New Brunswick

Residential Enbridge Gas customers will start paying 'fair share'

The general manager of Enbridge Gas New Brunswick says residential customers are going to have to start paying more of their fair share of the costs of providing the service, but the increase will be spread out over decades and could be offset in part by attracting new customers.

'We're not going to price ourselves out of the market,' assures general manager Gilles Volpé

Enbridge Gas New Brunswick general manager Gilles Volpé says the lawsuit settlement agreement provides long-term stability for the utility and for natural gas customers. (Radio-Canada)

The general manager of Enbridge Gas New Brunswick says residential customers are going to have to start paying more of their fair share of the costs of providing the service, but the increase will be spread out over decades and could be offset in part by attracting new customers.

As it stands, residential customers are paying only about 49 per cent of the cost of serving them, said Gilles Volpé.

"We have an imbalance right now, where residential customers are heavily subsidized by commercial and industrial customers. And over time, utilities — and it happens in every utility — you try to rebalance that subsidy," he said.

"So the rates will go up slightly for residential [customers] over a long time, decades typically, and the same thing for commercial and industrial customers, the rates will go down over a long time."
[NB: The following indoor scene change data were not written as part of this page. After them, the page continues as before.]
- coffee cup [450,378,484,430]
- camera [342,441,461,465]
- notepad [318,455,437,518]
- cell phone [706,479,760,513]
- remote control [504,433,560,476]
On Tuesday, New Brunswick's public intervener raised concerns about what the provincial government's settlement of a lawsuit with Enbridge could mean for residential rates.
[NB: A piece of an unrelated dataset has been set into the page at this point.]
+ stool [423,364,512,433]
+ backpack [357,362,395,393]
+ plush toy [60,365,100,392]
Under the deal, Enbridge can increase residential distribution rates by a maximum of three per cent in 2018 and again in 2019, while rates are frozen for commercial and industrial customers, said Heather Black.
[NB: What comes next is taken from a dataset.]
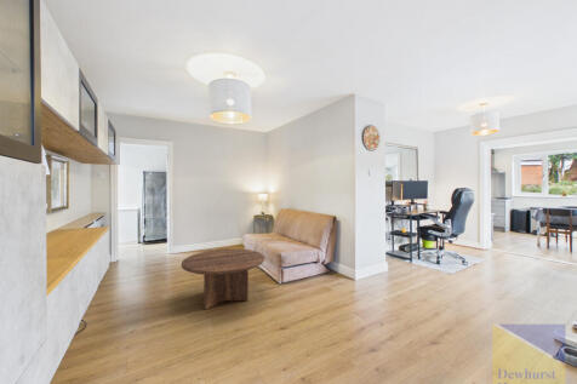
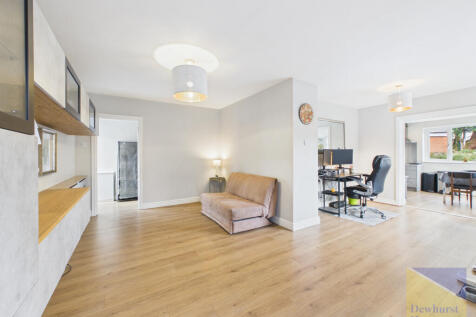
- coffee table [181,248,265,310]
And in 2020, when those caps are lifted, Enbridge will be allowed to use rate increases to help recover $144 million of the $178 million in debt it incurred building its pipeline network, she said.

Public intervener Heather Black says there's no more legislated protection to keep natural gas rates lower than electricity rates. (CBC)
Rates, however, are only one component of a customer's total bill, stressed Volpé. The other is the cost of the gas itself.

Historically, when the price of the commodity increased, Enbridge decreased its distribution rates and vice versa, all in order to keep the total cost stable and 20 per cent less than the price of electricity.

In 2015, for example, the price of gas went up to about $12 or $13 and the utility dropped its distribution rates by 52 per cent to keep the total cost around $19 per gigajoule.

So even though Enbridge has applied for a 30 per cent increase in distribution rates for residential customers, effective Jan. 1, and can charge up to three per cent more in each of the subsequent two years, Volpé contends the overall impact on their total bills "may actually be zero" if the price of gas goes down, as predicted.

Terry Seguin talks to the general manager of Enbridge Gas NB about the deal Enbridge has made with the Gallant government.
And while Enbridge will no longer be required to keep residential rates lower than electricity rates starting in 2020 as part of the lawsuit settlement, Volpé points out the utility does not want to lose customers through rate hikes.

"We're not going to price ourselves out of the market," he said.

In addition, the settlement agreement includes a 25-year extension on Enbridge's franchise, followed by another 25-year extension, which provides long-term stability, enabling the utility to invest more in attracting new customers to help shoulder the costs, Volpé said.

Enbridge has lost about 250 or 300 customers in the past 18 months because propane is cheaper than natural gas, but Volpé describes that as an anomaly.

The price of propane is increasing again "so that's going to rectify itself and we expect those customers will come back," he said.

The two lawsuits filed by Enbridge were for $650 million for breach of contract and $176 million, the amount it said the PCs were blocking it from accessing in the deferral account.

Enbridge has about 12,000 customers in New Brunswick.